According to the blog post about a flag retirement ceremony, what do the red stripes represent?

***** Document section

Sharpening our wits on the grindstone of Life: Red, White and Blue. But Mostly Red. .comment-link {margin-left:.6em;}

Sharpening our wits on the grindstone of Life

Tuesday, January 18, 2005

Red, White and Blue. But Mostly Red.

I attended a flag retirement ceremony this past weekend. In case you didn’t know, when a flag becomes unserviceable, it’s supposed to be retired in a dignified manner. This entails being separated into its component parts and consumed by a modest but dignified fire. As each component is consumed, attendees are asked to contemplate the meaning of each component.

First, the white stripes, which represent the purity of our democratic principles, are laid on the fire. This is where I got uneasy. I mean, I love this country dearly, and consider myself patriotic (and I mean sincerely patriotic, not just arrogantly shouting slogans), but I believe we’ve seriously deflowered the purity of our democratic principles. I support defending ourselves if we’re attacked, and would eagerly join the front line in that endeavor. But to start a war over oil or for revenge, and then attempt to justify it by claiming to bring democracy to the trampled masses? Puh-leez! Don’t insult my intelligence. And don’t expect me to send my sons or daughters to die for your arrogance.

Next, the red stripes are laid on the fire. These stripes represent the blood shed by those who’ve given the ultimate sacrifice in the service of our country. Here, I humbly bow to their selflessness. These are the true patriots. From before the Revolutionary War to the present, Americans have gone forth willingly to fight for what they believe is right. Those who died (and those who didn’t) deserve our deepest respect for stepping up when duty called, and putting their lives on the line when it really counted. Even if they died because of someone else’s arrogance or ignorance, they believed they were doing their duty, and deserve to be commended for it.

**********
***** Data under study

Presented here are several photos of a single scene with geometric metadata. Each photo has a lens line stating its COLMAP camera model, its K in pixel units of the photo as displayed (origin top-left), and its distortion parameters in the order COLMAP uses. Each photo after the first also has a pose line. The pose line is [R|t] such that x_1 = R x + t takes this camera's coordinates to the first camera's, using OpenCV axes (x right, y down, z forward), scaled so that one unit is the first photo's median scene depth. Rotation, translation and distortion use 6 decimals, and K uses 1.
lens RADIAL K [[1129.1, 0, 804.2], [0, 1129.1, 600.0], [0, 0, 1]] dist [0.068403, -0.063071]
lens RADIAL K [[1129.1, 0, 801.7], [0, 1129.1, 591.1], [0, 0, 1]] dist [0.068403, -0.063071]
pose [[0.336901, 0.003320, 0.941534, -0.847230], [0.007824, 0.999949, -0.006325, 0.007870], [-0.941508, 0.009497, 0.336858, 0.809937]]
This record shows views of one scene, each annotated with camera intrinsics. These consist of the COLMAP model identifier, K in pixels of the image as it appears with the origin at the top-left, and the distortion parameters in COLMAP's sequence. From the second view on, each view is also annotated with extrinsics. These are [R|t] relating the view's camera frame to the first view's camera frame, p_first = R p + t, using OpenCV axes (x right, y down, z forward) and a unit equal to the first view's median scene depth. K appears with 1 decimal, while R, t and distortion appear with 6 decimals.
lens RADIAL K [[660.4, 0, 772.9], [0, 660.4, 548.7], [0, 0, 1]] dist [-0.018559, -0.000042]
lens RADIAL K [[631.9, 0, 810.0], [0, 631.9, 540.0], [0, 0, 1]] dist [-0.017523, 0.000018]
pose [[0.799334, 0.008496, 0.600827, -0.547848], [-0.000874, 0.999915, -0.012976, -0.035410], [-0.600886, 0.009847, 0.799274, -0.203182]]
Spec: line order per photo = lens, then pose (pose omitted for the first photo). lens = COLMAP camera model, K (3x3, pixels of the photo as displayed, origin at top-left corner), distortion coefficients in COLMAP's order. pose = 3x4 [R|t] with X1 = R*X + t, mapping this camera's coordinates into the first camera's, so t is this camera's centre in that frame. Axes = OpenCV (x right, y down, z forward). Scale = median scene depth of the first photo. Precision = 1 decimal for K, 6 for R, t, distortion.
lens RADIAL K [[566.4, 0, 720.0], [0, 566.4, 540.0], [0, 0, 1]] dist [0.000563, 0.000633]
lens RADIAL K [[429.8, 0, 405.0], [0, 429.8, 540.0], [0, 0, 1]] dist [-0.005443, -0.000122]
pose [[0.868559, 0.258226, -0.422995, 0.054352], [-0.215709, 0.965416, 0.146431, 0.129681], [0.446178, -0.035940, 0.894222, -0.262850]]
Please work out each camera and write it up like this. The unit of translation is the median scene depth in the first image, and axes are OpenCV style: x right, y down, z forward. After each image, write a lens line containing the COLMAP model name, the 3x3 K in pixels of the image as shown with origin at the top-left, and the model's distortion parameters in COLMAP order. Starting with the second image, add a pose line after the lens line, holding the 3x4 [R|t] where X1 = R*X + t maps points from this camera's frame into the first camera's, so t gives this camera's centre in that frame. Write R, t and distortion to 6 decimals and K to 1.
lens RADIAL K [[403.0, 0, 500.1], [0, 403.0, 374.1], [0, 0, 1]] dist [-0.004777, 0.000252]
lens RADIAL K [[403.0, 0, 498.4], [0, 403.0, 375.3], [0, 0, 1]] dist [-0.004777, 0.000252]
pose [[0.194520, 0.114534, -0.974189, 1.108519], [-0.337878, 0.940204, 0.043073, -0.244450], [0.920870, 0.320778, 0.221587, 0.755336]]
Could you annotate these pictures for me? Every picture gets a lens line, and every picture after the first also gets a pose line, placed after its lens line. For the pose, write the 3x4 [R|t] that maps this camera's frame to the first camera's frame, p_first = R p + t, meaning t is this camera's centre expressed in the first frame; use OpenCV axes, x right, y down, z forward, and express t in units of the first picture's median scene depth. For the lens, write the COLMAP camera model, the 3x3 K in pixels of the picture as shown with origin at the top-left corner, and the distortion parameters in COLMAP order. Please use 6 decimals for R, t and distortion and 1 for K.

**********

- **Solution to the exercise**: The blood shed by those who have given the ultimate sacrifice in the service of the country.